TASK STATEMENT:
The output should be all lines of the entries below in which the word "Francis" occurs.

Collected data:

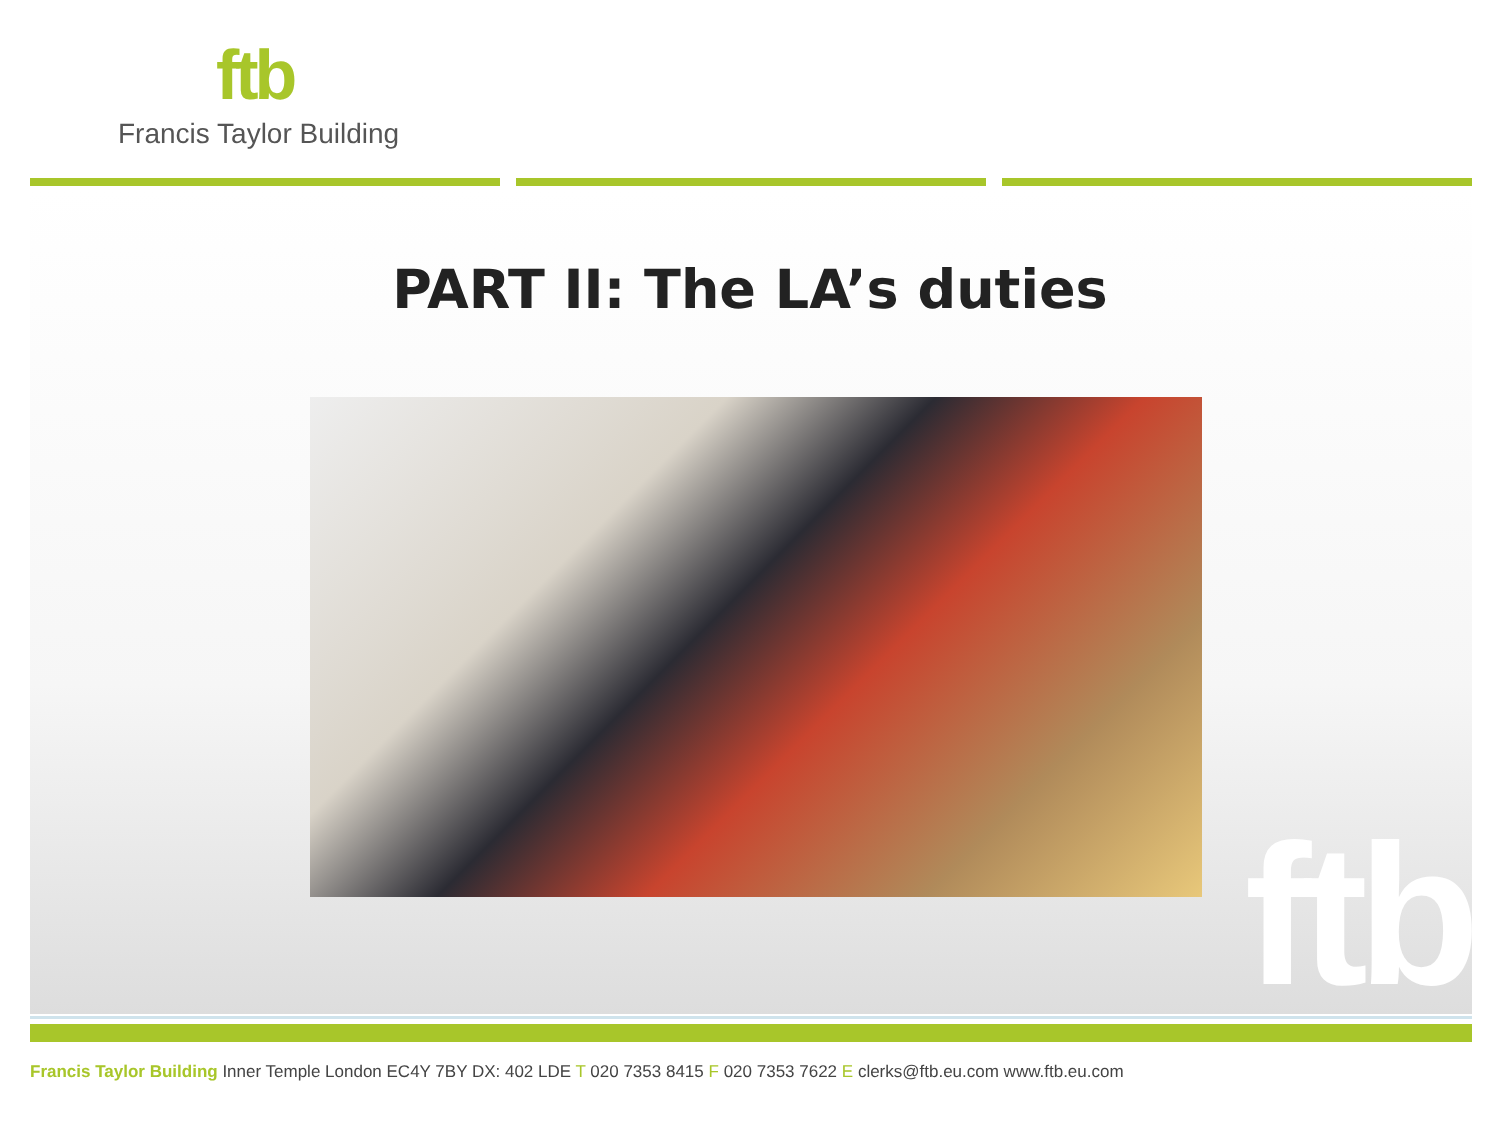ftb
Francis Taylor Building
PART II: The LA’s duties
ftb
Francis Taylor Building Inner Temple London EC4Y 7BY DX: 402 LDE T 020 7353 8415 F 020 7353 7622 E clerks@ftb.eu.com www.ftb.eu.com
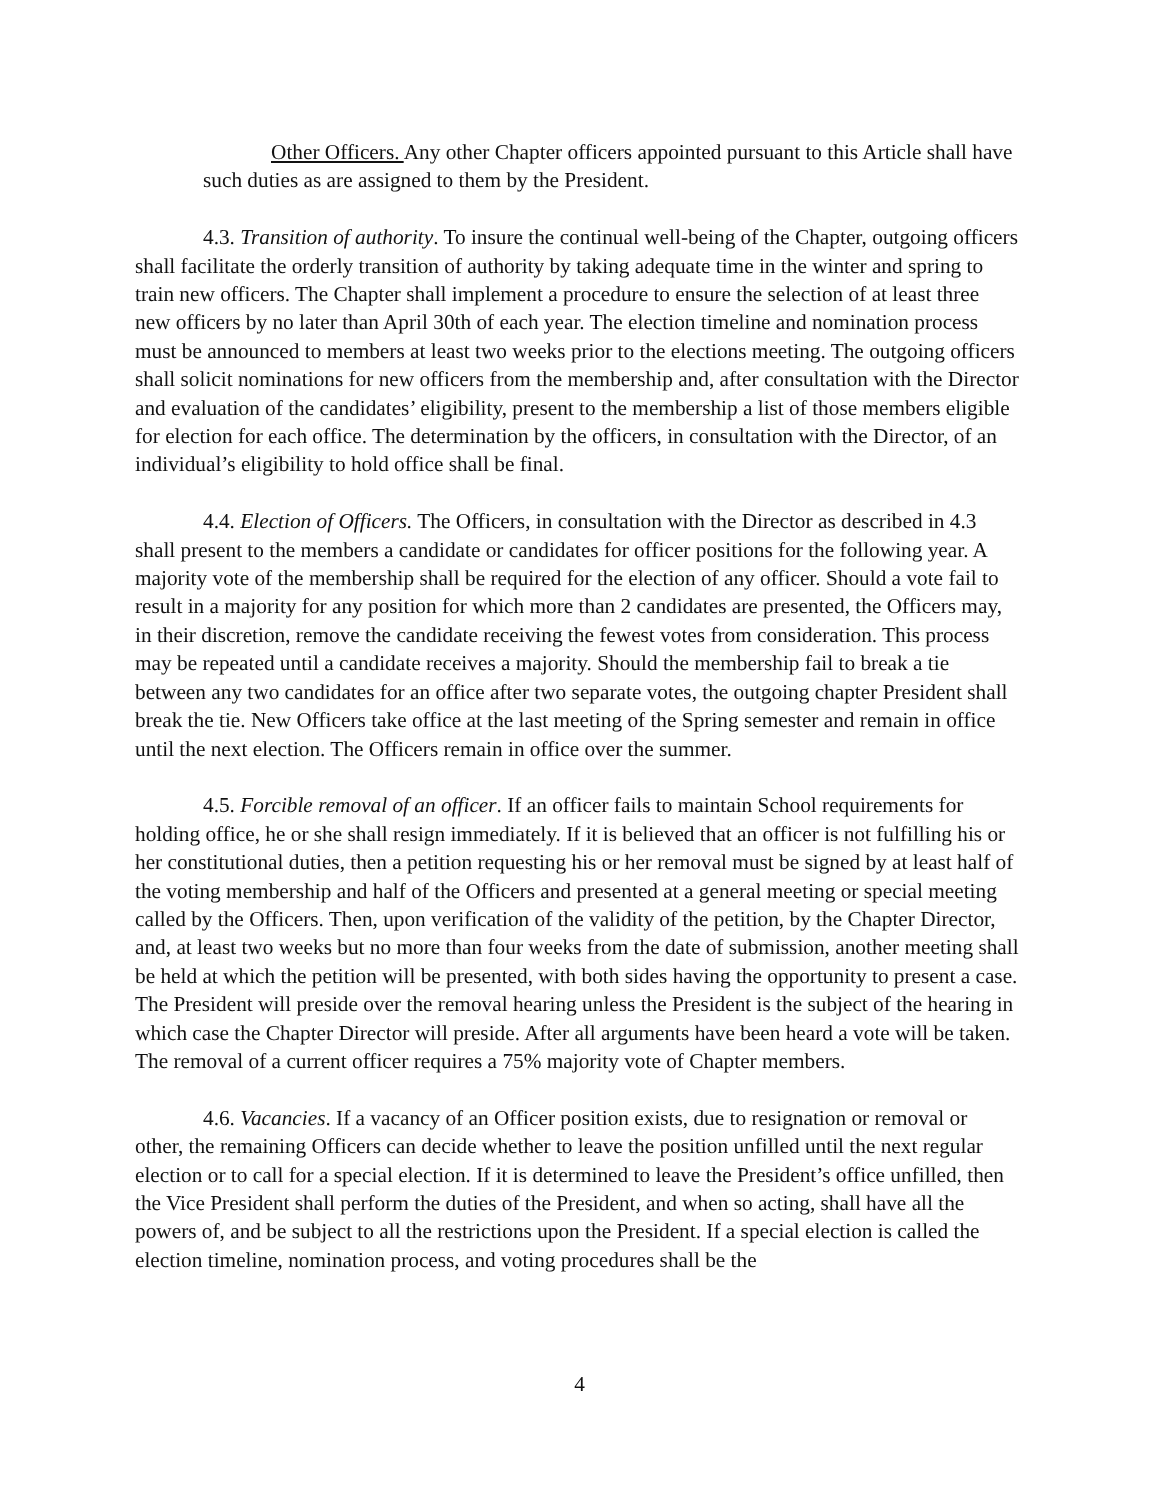Other Officers. Any other Chapter officers appointed pursuant to this Article shall have such duties as are assigned to them by the President.
4.3. Transition of authority. To insure the continual well-being of the Chapter, outgoing officers shall facilitate the orderly transition of authority by taking adequate time in the winter and spring to train new officers. The Chapter shall implement a procedure to ensure the selection of at least three new officers by no later than April 30th of each year. The election timeline and nomination process must be announced to members at least two weeks prior to the elections meeting. The outgoing officers shall solicit nominations for new officers from the membership and, after consultation with the Director and evaluation of the candidates’ eligibility, present to the membership a list of those members eligible for election for each office. The determination by the officers, in consultation with the Director, of an individual’s eligibility to hold office shall be final.
4.4. Election of Officers. The Officers, in consultation with the Director as described in 4.3 shall present to the members a candidate or candidates for officer positions for the following year. A majority vote of the membership shall be required for the election of any officer. Should a vote fail to result in a majority for any position for which more than 2 candidates are presented, the Officers may, in their discretion, remove the candidate receiving the fewest votes from consideration. This process may be repeated until a candidate receives a majority. Should the membership fail to break a tie between any two candidates for an office after two separate votes, the outgoing chapter President shall break the tie. New Officers take office at the last meeting of the Spring semester and remain in office until the next election. The Officers remain in office over the summer.
4.5. Forcible removal of an officer. If an officer fails to maintain School requirements for holding office, he or she shall resign immediately. If it is believed that an officer is not fulfilling his or her constitutional duties, then a petition requesting his or her removal must be signed by at least half of the voting membership and half of the Officers and presented at a general meeting or special meeting called by the Officers. Then, upon verification of the validity of the petition, by the Chapter Director, and, at least two weeks but no more than four weeks from the date of submission, another meeting shall be held at which the petition will be presented, with both sides having the opportunity to present a case. The President will preside over the removal hearing unless the President is the subject of the hearing in which case the Chapter Director will preside. After all arguments have been heard a vote will be taken. The removal of a current officer requires a 75% majority vote of Chapter members.
4.6. Vacancies. If a vacancy of an Officer position exists, due to resignation or removal or other, the remaining Officers can decide whether to leave the position unfilled until the next regular election or to call for a special election. If it is determined to leave the President’s office unfilled, then the Vice President shall perform the duties of the President, and when so acting, shall have all the powers of, and be subject to all the restrictions upon the President. If a special election is called the election timeline, nomination process, and voting procedures shall be the
4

RESULT:
Francis Taylor Building
Francis Taylor Building Inner Temple London EC4Y 7BY DX: 402 LDE T 020 7353 8415 F 020 7353 7622 E clerks@ftb.eu.com www.ftb.eu.com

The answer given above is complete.